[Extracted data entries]
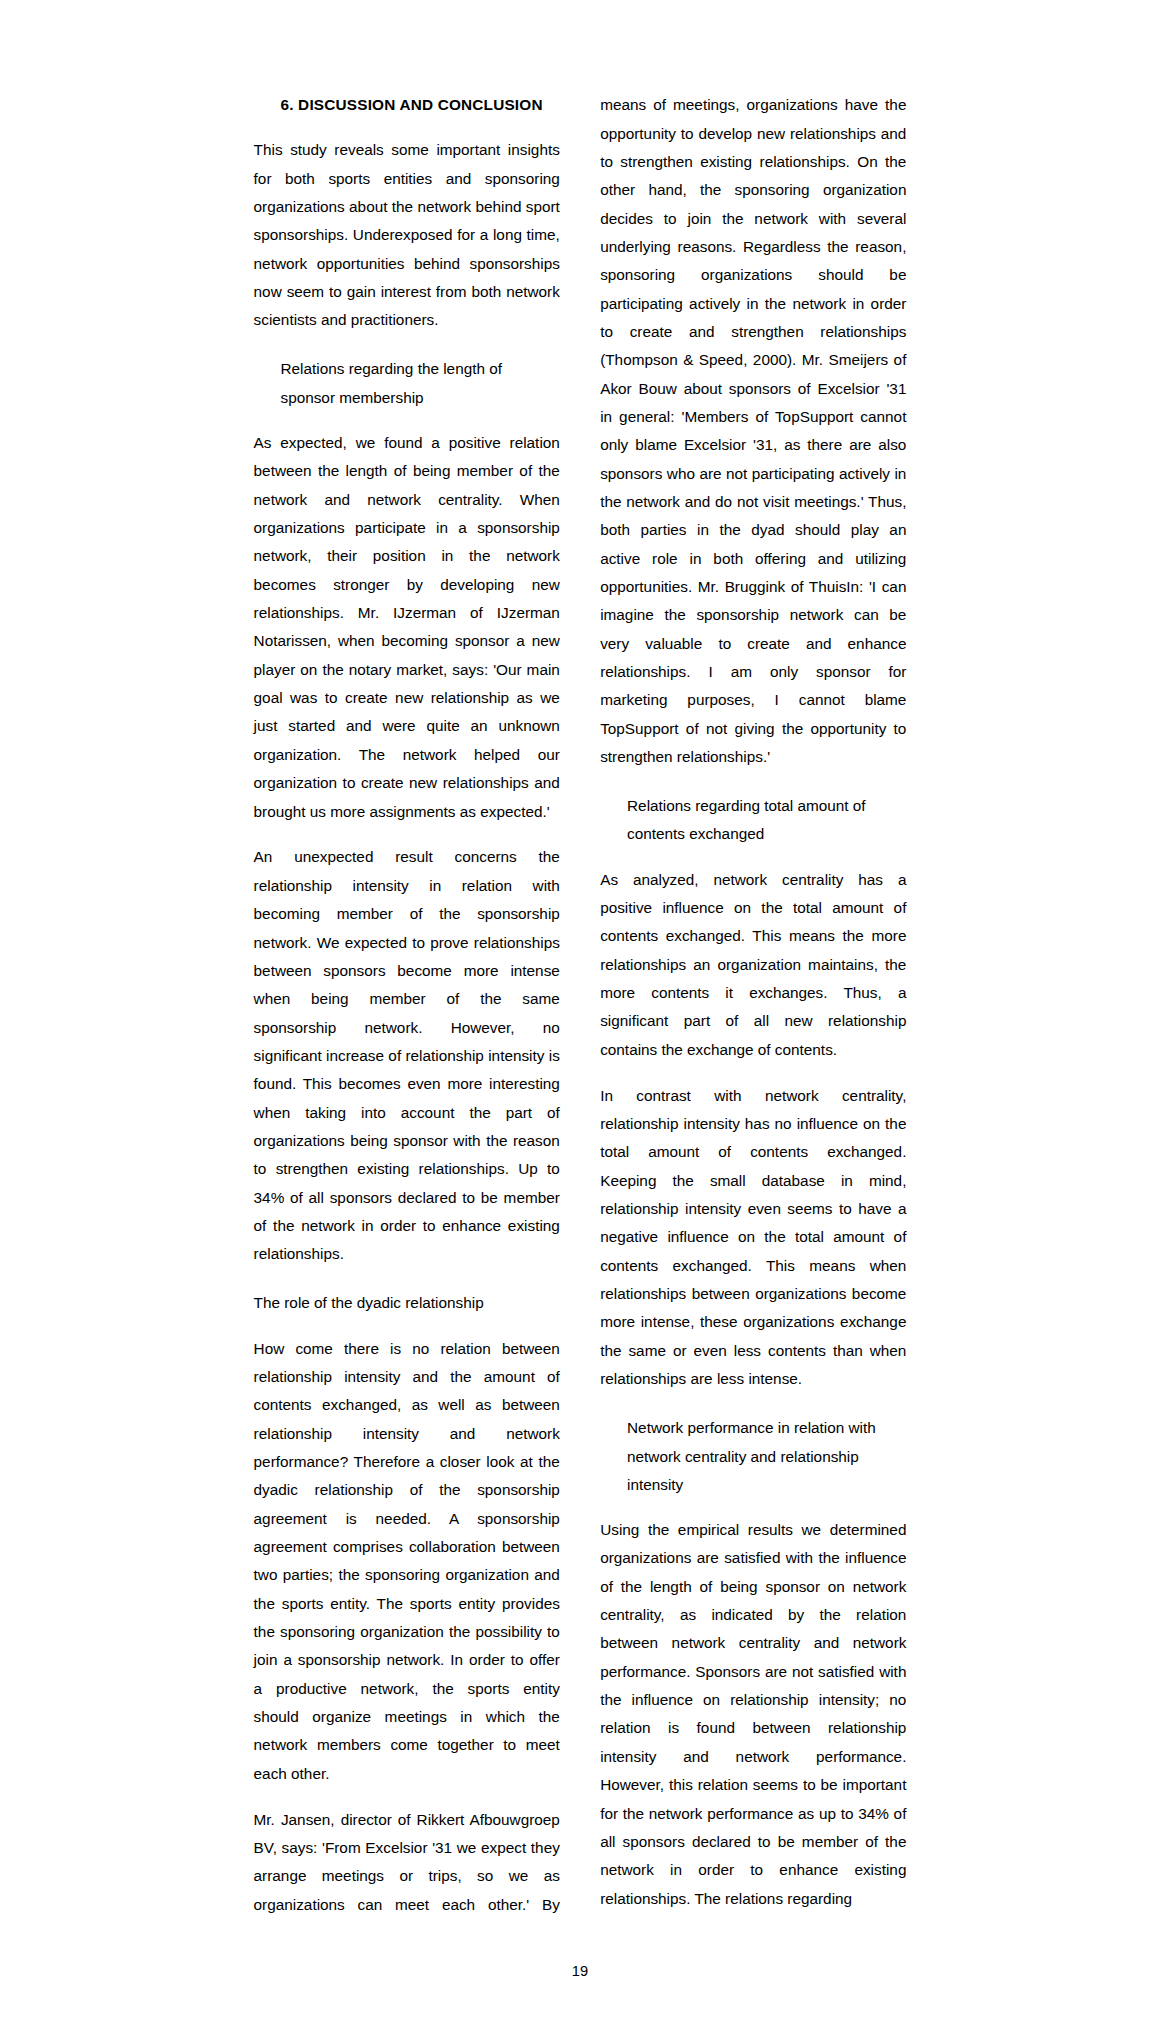6. DISCUSSION AND CONCLUSION
This study reveals some important insights for both sports entities and sponsoring organizations about the network behind sport sponsorships. Underexposed for a long time, network opportunities behind sponsorships now seem to gain interest from both network scientists and practitioners.
Relations regarding the length of sponsor membership
As expected, we found a positive relation between the length of being member of the network and network centrality. When organizations participate in a sponsorship network, their position in the network becomes stronger by developing new relationships. Mr. IJzerman of IJzerman Notarissen, when becoming sponsor a new player on the notary market, says: 'Our main goal was to create new relationship as we just started and were quite an unknown organization. The network helped our organization to create new relationships and brought us more assignments as expected.'
An unexpected result concerns the relationship intensity in relation with becoming member of the sponsorship network. We expected to prove relationships between sponsors become more intense when being member of the same sponsorship network. However, no significant increase of relationship intensity is found. This becomes even more interesting when taking into account the part of organizations being sponsor with the reason to strengthen existing relationships. Up to 34% of all sponsors declared to be member of the network in order to enhance existing relationships.
The role of the dyadic relationship
How come there is no relation between relationship intensity and the amount of contents exchanged, as well as between relationship intensity and network performance? Therefore a closer look at the dyadic relationship of the sponsorship agreement is needed. A sponsorship agreement comprises collaboration between two parties; the sponsoring organization and the sports entity. The sports entity provides the sponsoring organization the possibility to join a sponsorship network. In order to offer a productive network, the sports entity should organize meetings in which the network members come together to meet each other.
Mr. Jansen, director of Rikkert Afbouwgroep BV, says: 'From Excelsior '31 we expect they arrange meetings or trips, so we as organizations can meet each other.' By means of meetings, organizations have the opportunity to develop new relationships and to strengthen existing relationships. On the other hand, the sponsoring organization decides to join the network with several underlying reasons. Regardless the reason, sponsoring organizations should be participating actively in the network in order to create and strengthen relationships (Thompson & Speed, 2000). Mr. Smeijers of Akor Bouw about sponsors of Excelsior '31 in general: 'Members of TopSupport cannot only blame Excelsior '31, as there are also sponsors who are not participating actively in the network and do not visit meetings.' Thus, both parties in the dyad should play an active role in both offering and utilizing opportunities. Mr. Bruggink of ThuisIn: 'I can imagine the sponsorship network can be very valuable to create and enhance relationships. I am only sponsor for marketing purposes, I cannot blame TopSupport of not giving the opportunity to strengthen relationships.'
Relations regarding total amount of contents exchanged
As analyzed, network centrality has a positive influence on the total amount of contents exchanged. This means the more relationships an organization maintains, the more contents it exchanges. Thus, a significant part of all new relationship contains the exchange of contents.
In contrast with network centrality, relationship intensity has no influence on the total amount of contents exchanged. Keeping the small database in mind, relationship intensity even seems to have a negative influence on the total amount of contents exchanged. This means when relationships between organizations become more intense, these organizations exchange the same or even less contents than when relationships are less intense.
Network performance in relation with network centrality and relationship intensity
Using the empirical results we determined organizations are satisfied with the influence of the length of being sponsor on network centrality, as indicated by the relation between network centrality and network performance. Sponsors are not satisfied with the influence on relationship intensity; no relation is found between relationship intensity and network performance. However, this relation seems to be important for the network performance as up to 34% of all sponsors declared to be member of the network in order to enhance existing relationships. The relations regarding
19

• _Problem to work on_
Will you return exactly the lines above from the one with "As analyzed, network" down to the one with "In contrast with", counting both as part of the range?

• _Solution_
As analyzed, network centrality has a positive influence on the total amount of contents exchanged. This means the more relationships an organization maintains, the more contents it exchanges. Thus, a significant part of all new relationship contains the exchange of contents.
In contrast with network centrality, relationship intensity has no influence on the total amount of contents exchanged. Keeping the small database in mind, relationship intensity even seems to have a negative influence on the total amount of contents exchanged. This means when relationships between organizations become more intense, these organizations exchange the same or even less contents than when relationships are less intense.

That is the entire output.